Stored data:
--- START ---
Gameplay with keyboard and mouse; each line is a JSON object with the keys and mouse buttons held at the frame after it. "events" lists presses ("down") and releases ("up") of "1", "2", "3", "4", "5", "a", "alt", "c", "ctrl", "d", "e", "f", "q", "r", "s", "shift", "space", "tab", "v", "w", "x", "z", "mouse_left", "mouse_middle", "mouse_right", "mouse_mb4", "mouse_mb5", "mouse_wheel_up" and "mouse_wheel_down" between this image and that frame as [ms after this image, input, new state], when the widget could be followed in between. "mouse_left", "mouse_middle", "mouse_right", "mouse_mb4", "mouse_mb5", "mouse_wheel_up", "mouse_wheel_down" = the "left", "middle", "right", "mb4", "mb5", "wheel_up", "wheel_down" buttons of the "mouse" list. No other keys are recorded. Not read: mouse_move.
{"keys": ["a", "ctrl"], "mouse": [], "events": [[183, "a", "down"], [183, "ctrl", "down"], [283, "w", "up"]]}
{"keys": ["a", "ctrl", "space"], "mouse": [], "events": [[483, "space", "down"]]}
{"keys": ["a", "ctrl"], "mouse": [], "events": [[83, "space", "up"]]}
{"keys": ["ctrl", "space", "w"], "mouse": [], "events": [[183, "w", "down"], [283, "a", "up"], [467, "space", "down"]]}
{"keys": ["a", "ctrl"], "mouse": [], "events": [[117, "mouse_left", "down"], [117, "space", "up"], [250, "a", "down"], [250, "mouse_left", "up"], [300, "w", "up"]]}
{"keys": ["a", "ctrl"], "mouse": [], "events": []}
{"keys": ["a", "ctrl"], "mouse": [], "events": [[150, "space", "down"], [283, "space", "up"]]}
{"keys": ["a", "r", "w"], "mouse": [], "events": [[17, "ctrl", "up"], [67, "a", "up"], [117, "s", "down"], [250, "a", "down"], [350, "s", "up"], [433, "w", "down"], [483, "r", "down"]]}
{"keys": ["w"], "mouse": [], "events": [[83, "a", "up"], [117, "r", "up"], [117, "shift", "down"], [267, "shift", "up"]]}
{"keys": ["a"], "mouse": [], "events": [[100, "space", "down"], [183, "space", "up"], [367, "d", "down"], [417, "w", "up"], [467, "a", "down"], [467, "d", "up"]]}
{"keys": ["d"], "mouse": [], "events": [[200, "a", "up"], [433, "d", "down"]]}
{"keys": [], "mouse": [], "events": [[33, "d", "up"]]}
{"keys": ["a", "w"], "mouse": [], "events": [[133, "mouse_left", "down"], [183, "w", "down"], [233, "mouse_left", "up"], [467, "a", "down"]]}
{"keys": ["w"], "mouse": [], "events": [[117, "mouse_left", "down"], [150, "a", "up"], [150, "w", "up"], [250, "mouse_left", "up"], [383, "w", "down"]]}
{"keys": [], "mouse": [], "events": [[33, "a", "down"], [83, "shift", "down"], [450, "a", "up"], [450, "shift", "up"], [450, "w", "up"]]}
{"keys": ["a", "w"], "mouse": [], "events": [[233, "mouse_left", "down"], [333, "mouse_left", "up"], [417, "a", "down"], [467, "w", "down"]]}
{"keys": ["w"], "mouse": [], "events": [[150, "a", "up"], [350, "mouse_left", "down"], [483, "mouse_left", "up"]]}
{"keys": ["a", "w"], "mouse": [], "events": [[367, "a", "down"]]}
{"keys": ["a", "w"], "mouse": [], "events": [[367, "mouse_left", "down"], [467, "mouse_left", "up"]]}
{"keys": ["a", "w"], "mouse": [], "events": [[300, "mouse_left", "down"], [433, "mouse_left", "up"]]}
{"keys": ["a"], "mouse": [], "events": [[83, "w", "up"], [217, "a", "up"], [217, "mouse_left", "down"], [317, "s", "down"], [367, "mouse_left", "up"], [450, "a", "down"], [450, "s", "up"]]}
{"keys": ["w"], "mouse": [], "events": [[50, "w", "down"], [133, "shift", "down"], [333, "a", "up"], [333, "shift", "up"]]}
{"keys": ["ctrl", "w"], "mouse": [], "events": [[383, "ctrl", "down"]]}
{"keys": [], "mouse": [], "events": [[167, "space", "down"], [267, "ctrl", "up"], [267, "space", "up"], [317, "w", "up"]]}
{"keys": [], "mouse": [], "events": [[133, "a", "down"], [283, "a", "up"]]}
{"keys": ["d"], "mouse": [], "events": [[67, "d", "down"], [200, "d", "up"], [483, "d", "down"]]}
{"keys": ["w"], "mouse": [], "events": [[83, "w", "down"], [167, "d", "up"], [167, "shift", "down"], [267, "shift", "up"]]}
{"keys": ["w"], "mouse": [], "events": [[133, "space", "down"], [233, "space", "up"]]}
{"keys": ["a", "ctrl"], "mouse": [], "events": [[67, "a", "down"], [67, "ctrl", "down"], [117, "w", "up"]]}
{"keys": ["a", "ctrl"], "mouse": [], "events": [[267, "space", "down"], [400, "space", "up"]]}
--- END ---
**Assigned task**: I need every line of the data that has the word "shift"; please list them.

**Result below**:
Gameplay with keyboard and mouse; each line is a JSON object with the keys and mouse buttons held at the frame after it. "events" lists presses ("down") and releases ("up") of "1", "2", "3", "4", "5", "a", "alt", "c", "ctrl", "d", "e", "f", "q", "r", "s", "shift", "space", "tab", "v", "w", "x", "z", "mouse_left", "mouse_middle", "mouse_right", "mouse_mb4", "mouse_mb5", "mouse_wheel_up" and "mouse_wheel_down" between this image and that frame as [ms after this image, input, new state], when the widget could be followed in between. "mouse_left", "mouse_middle", "mouse_right", "mouse_mb4", "mouse_mb5", "mouse_wheel_up", "mouse_wheel_down" = the "left", "middle", "right", "mb4", "mb5", "wheel_up", "wheel_down" buttons of the "mouse" list. No other keys are recorded. Not read: mouse_move.
{"keys": ["w"], "mouse": [], "events": [[83, "a", "up"], [117, "r", "up"], [117, "shift", "down"], [267, "shift", "up"]]}
{"keys": [], "mouse": [], "events": [[33, "a", "down"], [83, "shift", "down"], [450, "a", "up"], [450, "shift", "up"], [450, "w", "up"]]}
{"keys": ["w"], "mouse": [], "events": [[50, "w", "down"], [133, "shift", "down"], [333, "a", "up"], [333, "shift", "up"]]}
{"keys": ["w"], "mouse": [], "events": [[83, "w", "down"], [167, "d", "up"], [167, "shift", "down"], [267, "shift", "up"]]}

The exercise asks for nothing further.